Sciurba, a former photographer who also worked in advertising as a graphic artist and salesman, moved to Warrenton in the 1980s and to Purcellville three years ago. Over the years, he has sold several pilot scripts to television networks, but none was ever produced. By 2001, he felt if he didn't take the leap into filmmaking, he never would.

"I'm not very good at verbalizing," Sciurba said. "Film is the one art form I really relate to."

The idea of making a movie based on the Hawthorne story was suggested by Sciurba's girlfriend, M.J. McAteer, letters editor at The Washington Post, a former English major and a Hawthorne fan.

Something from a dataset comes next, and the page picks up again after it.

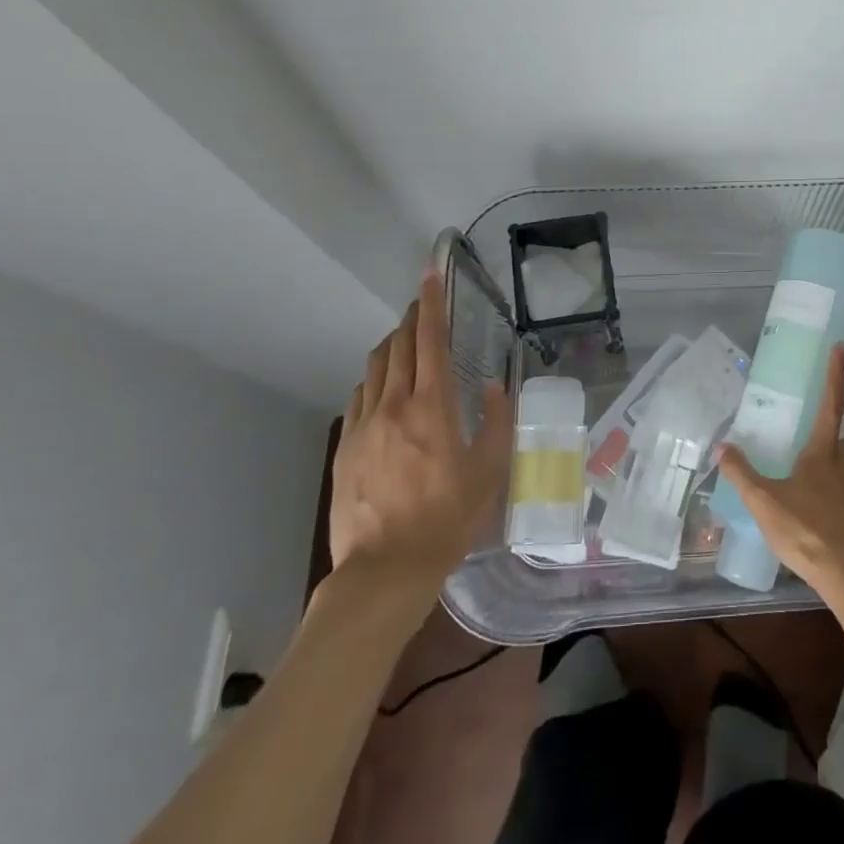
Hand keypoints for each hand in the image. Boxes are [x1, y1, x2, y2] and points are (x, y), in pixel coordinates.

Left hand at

As to cost, Sciurba would only say that the production depended mostly on donated props and settings. Like the actors in "The Vulture's Eye," which was bought by a distributor last year and is available on the Internet, the actors in "Perfect Poison" received no compensation other than a promise of a percentage of any future profits.

One donated setting was a stable with old-fashioned wooden stall doors. For three weeks in October, an old oak tree on George Wiltshire's Mosby Springs Farm in Middleburg became the backdrop to a crucial scene in "Perfect Poison." His horses were incorporated into the plot, and even his daughter Annia Dowell-Wiltshire, now 16, ended up an extra.

Wiltshire, 62, said that the experience motivated him to perform some upkeep long delayed since his wife died eight years ago.